__Written task__
Print every text line of the entries below verbatim, character for character, and omit the pictures.

__Data for this exercise__
☆ ☆ ☆ ☆ ☆
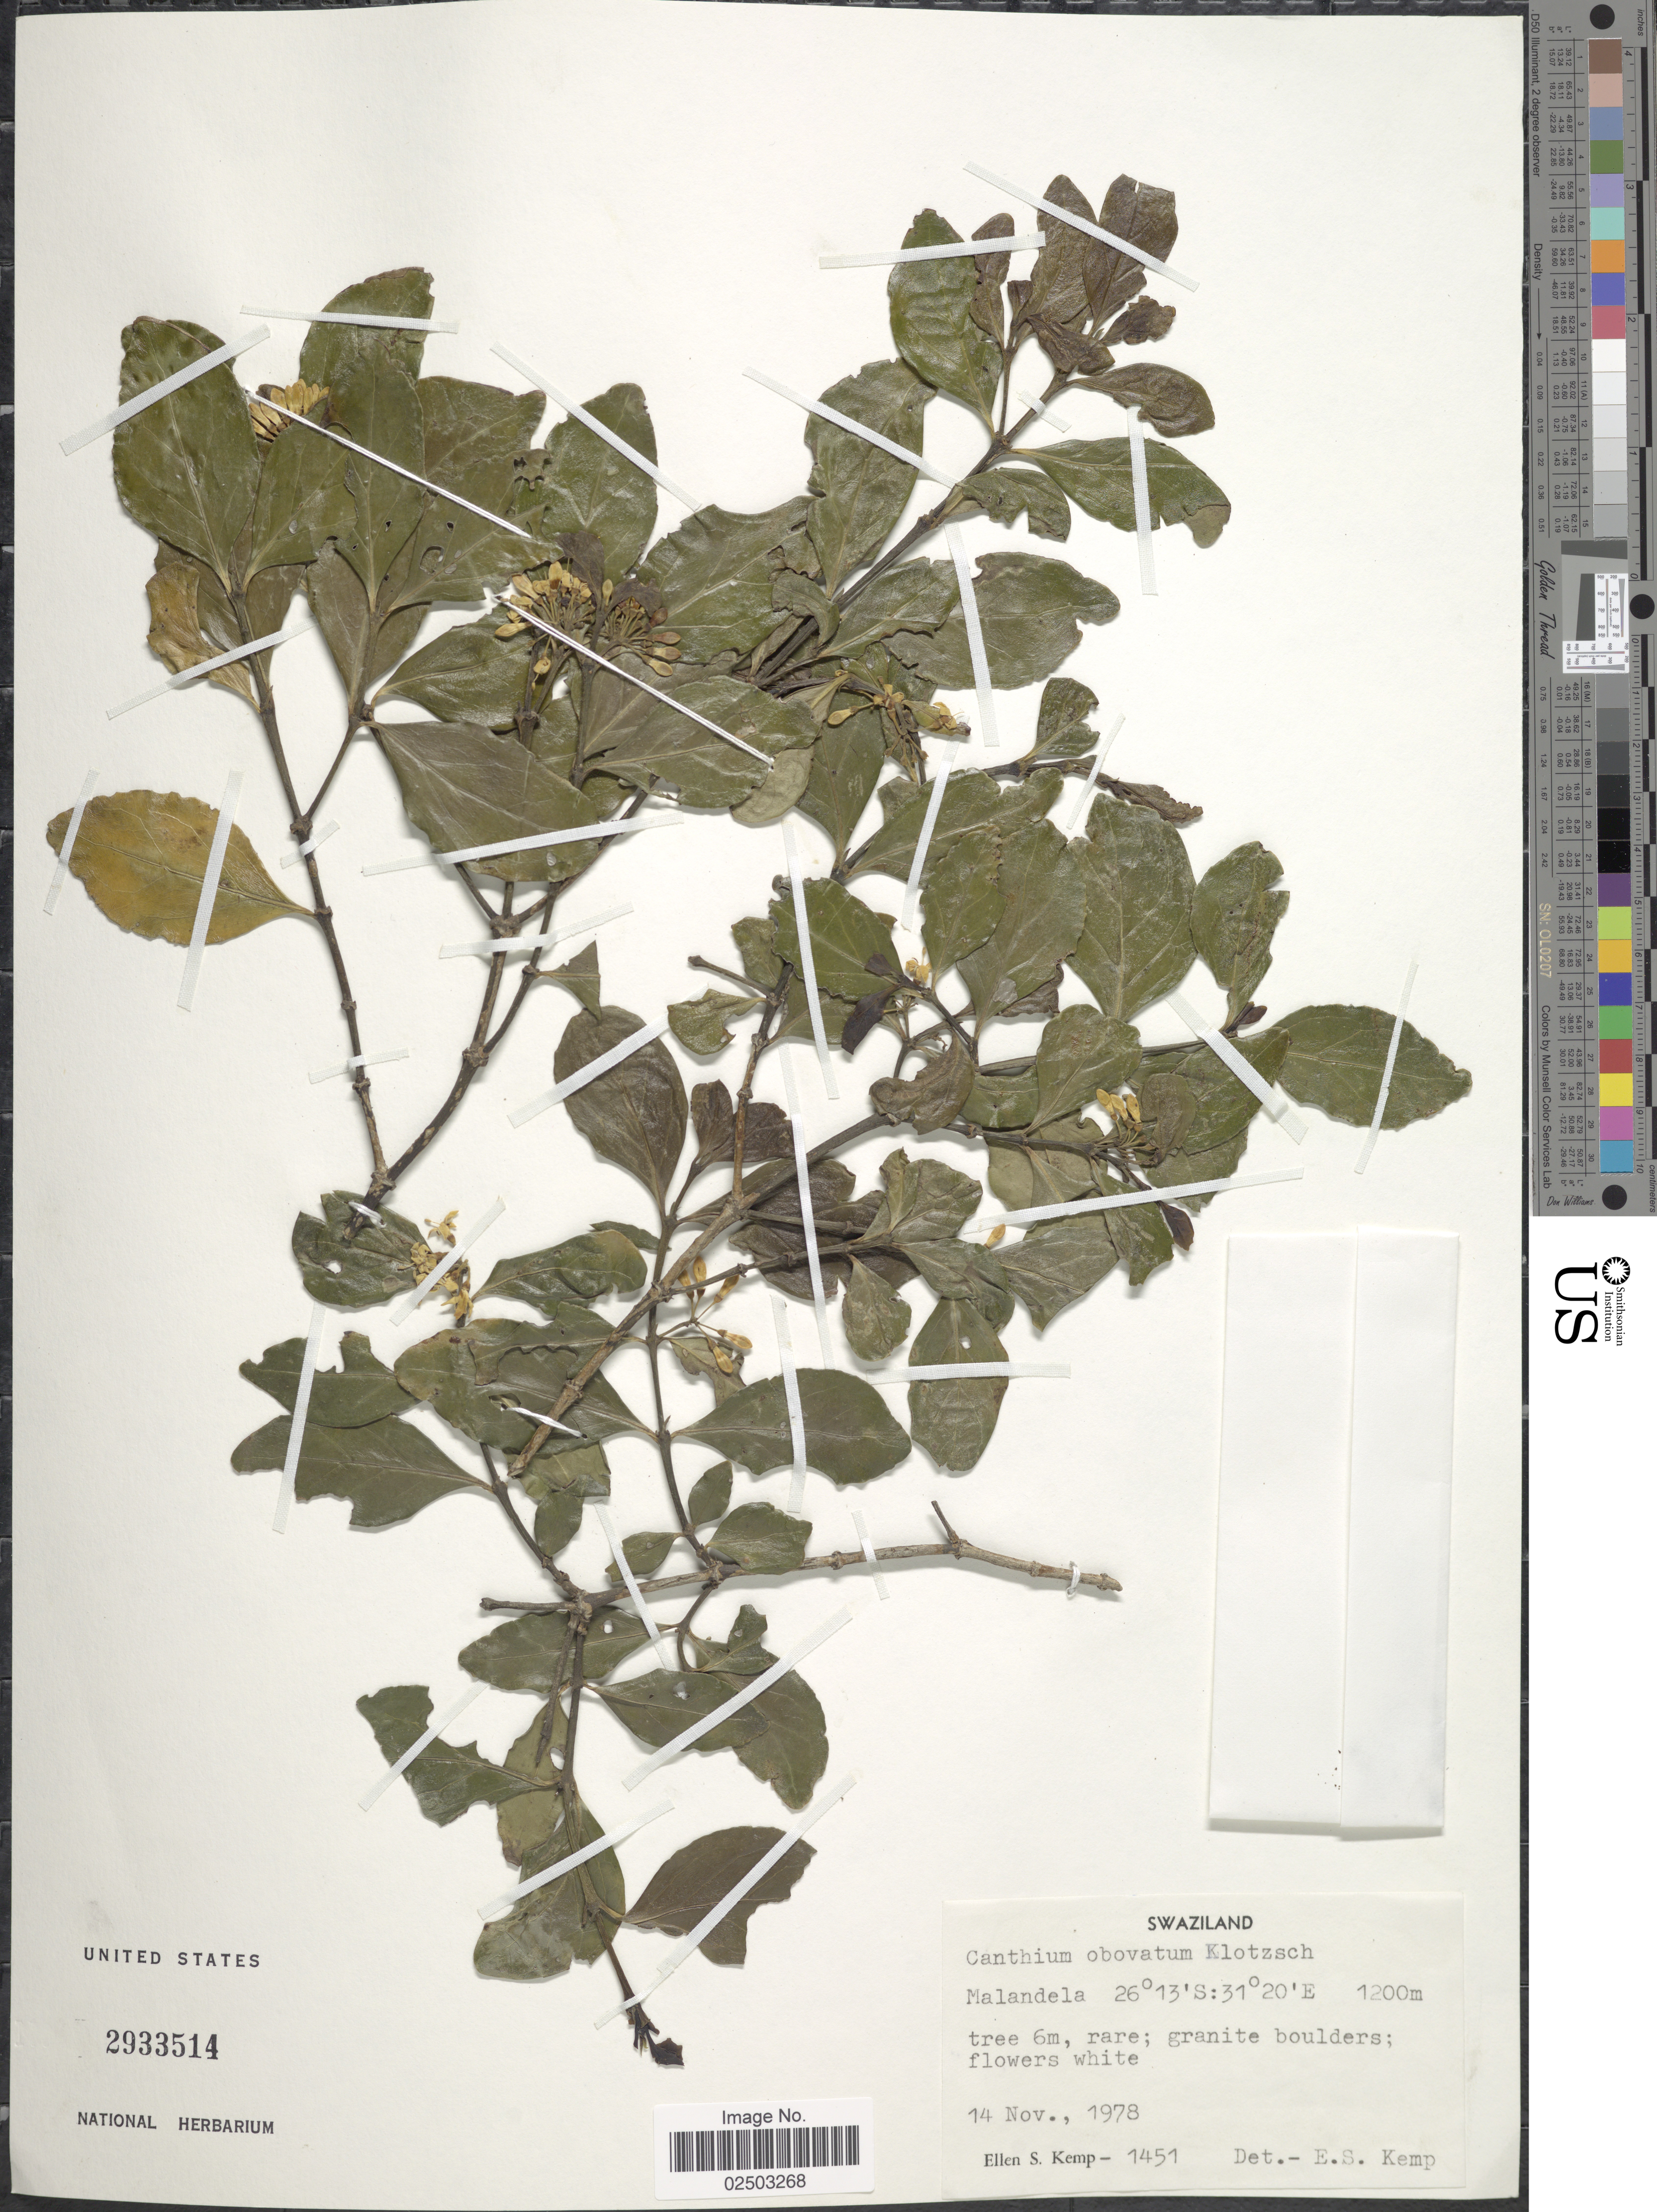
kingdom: Plantae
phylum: Tracheophyta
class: Magnoliopsida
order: Gentianales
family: Rubiaceae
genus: Canthium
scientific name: Canthium obovatum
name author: Klotzsch ex Eckl. & Zeyh.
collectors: E. S. Kemp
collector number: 1451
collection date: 1978-11-14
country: Eswatini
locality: Malandela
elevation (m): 1200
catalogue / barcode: US 2933514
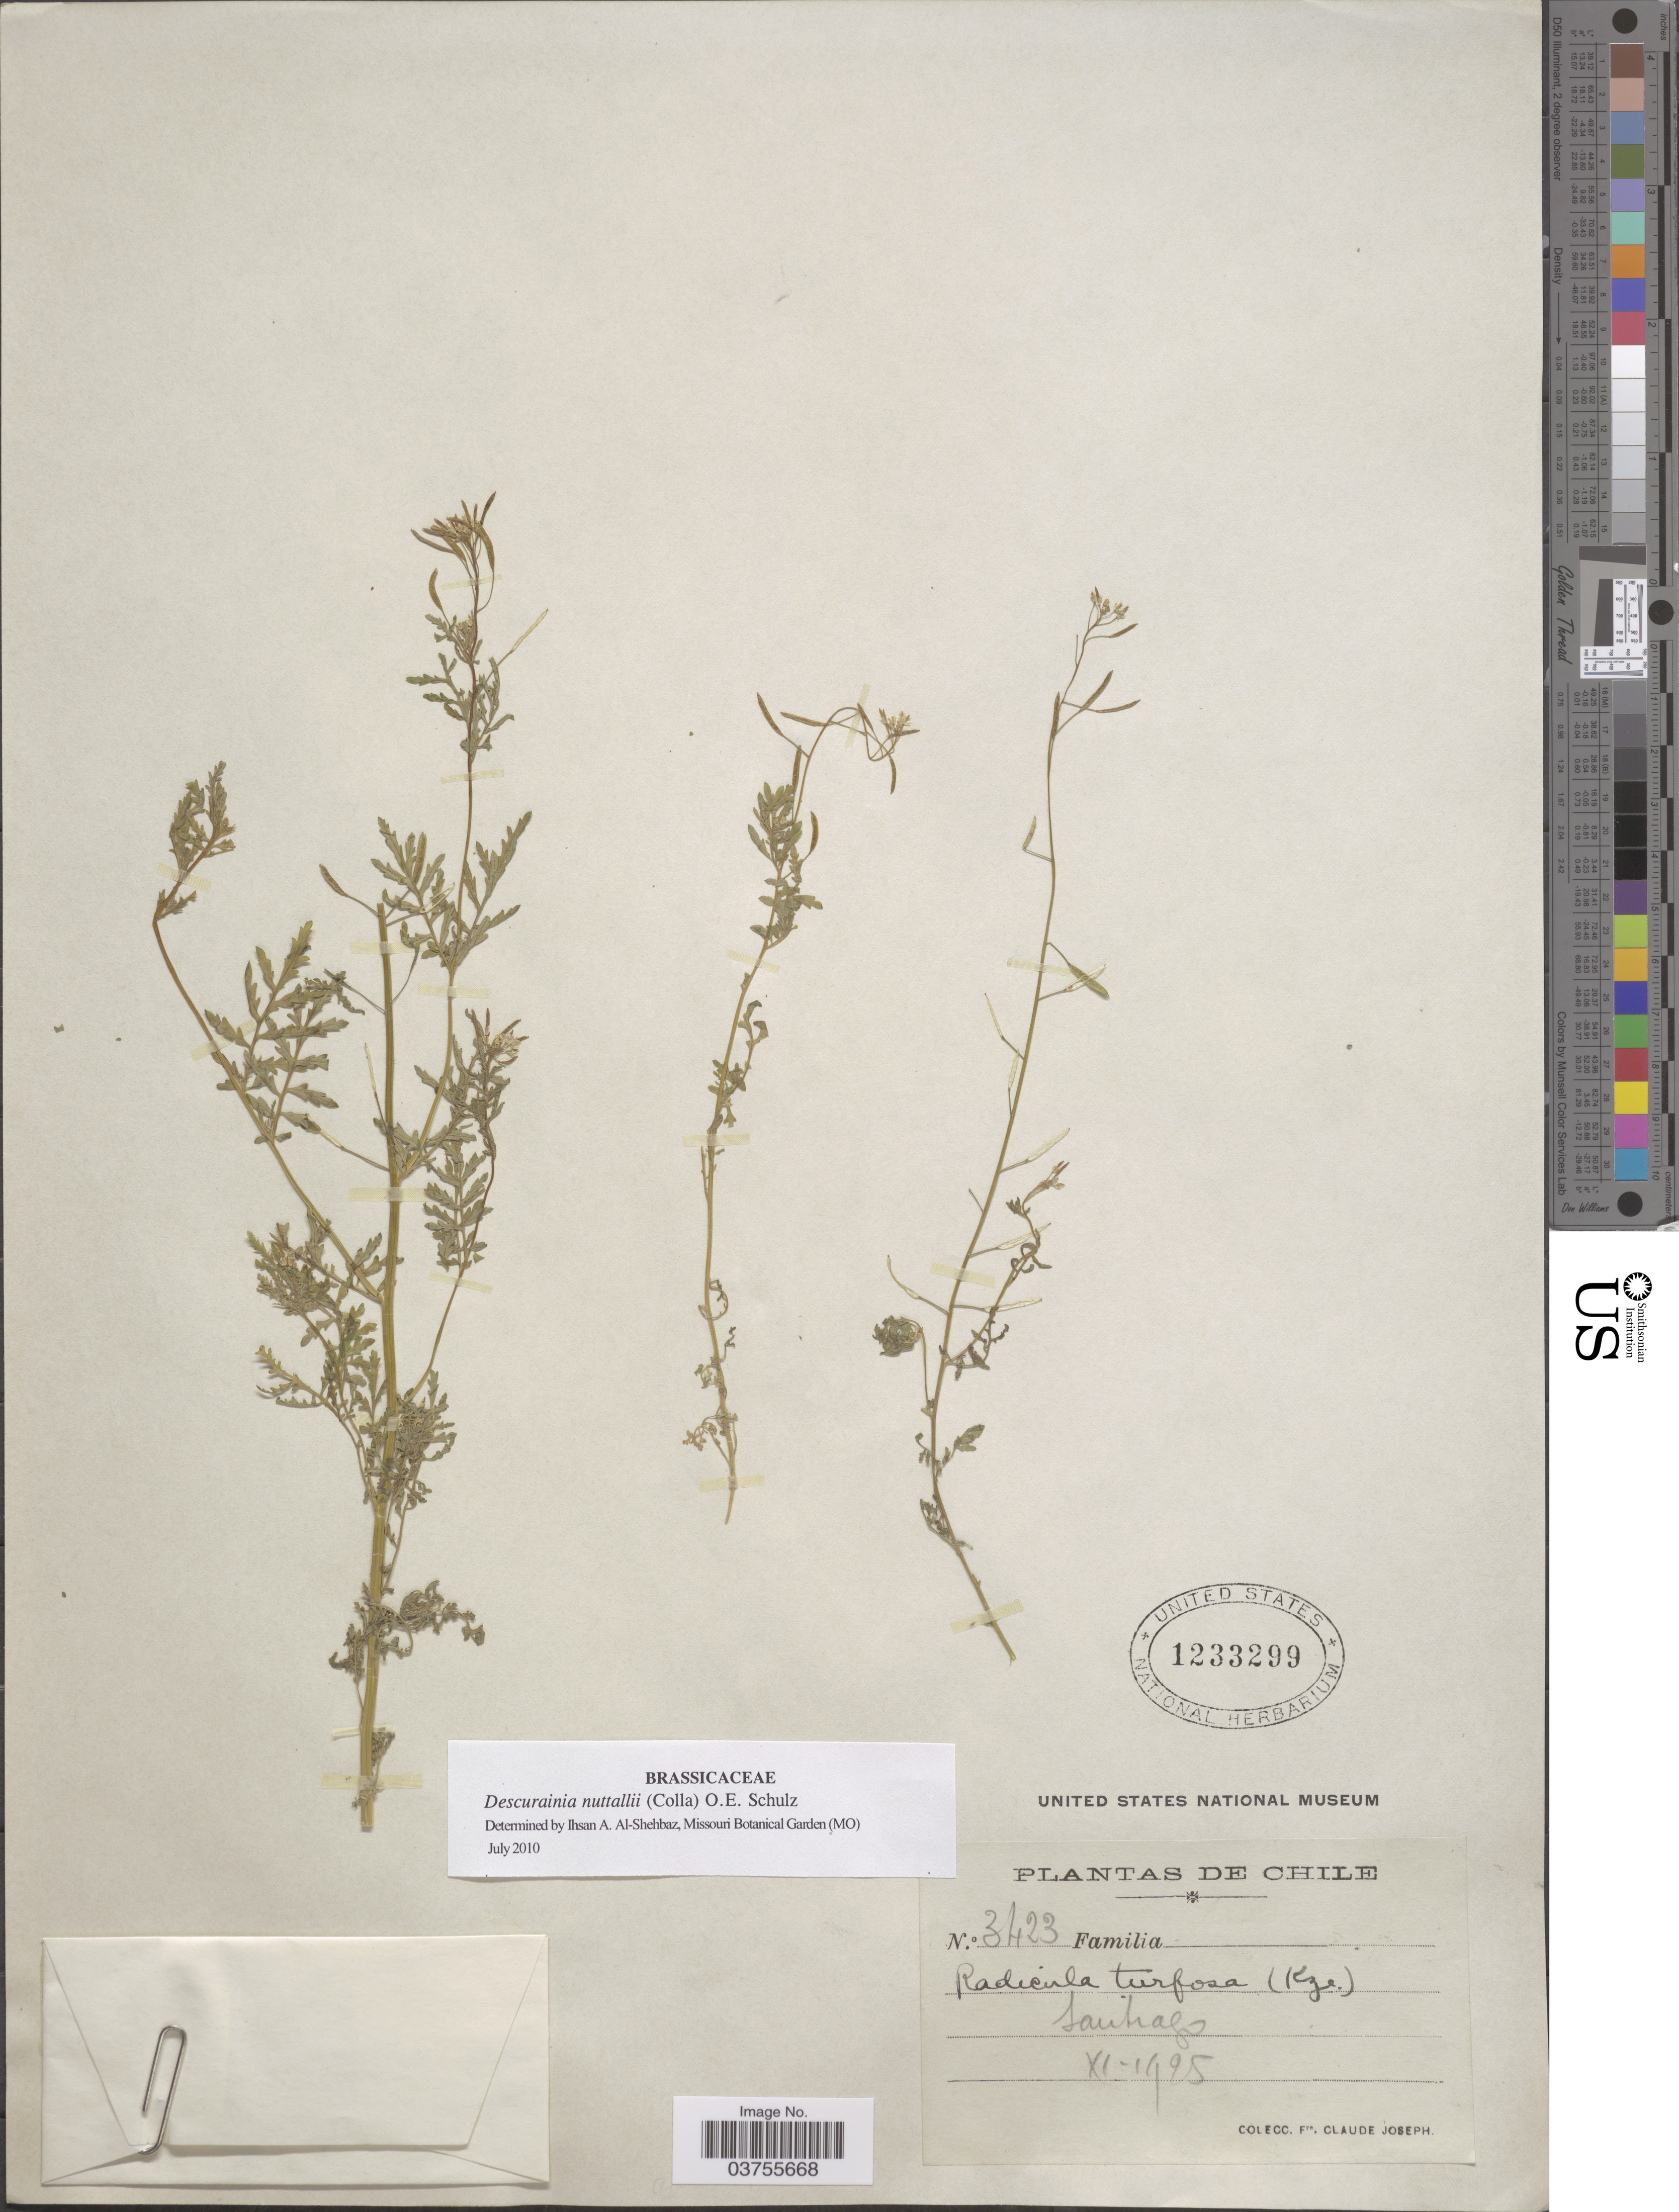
☆ ☆ ☆ ☆ ☆
__Solution to this exercise__
kingdom: Plantae
phylum: Tracheophyta
class: Magnoliopsida
order: Gentianales
family: Rubiaceae
genus: Canthium
scientific name: Canthium obovatum
name author: Klotzsch ex Eckl. & Zeyh.
collectors: E. S. Kemp
collector number: 1451
collection date: 1978-11-14
country: Eswatini
locality: Malandela
elevation (m): 1200
catalogue / barcode: US 2933514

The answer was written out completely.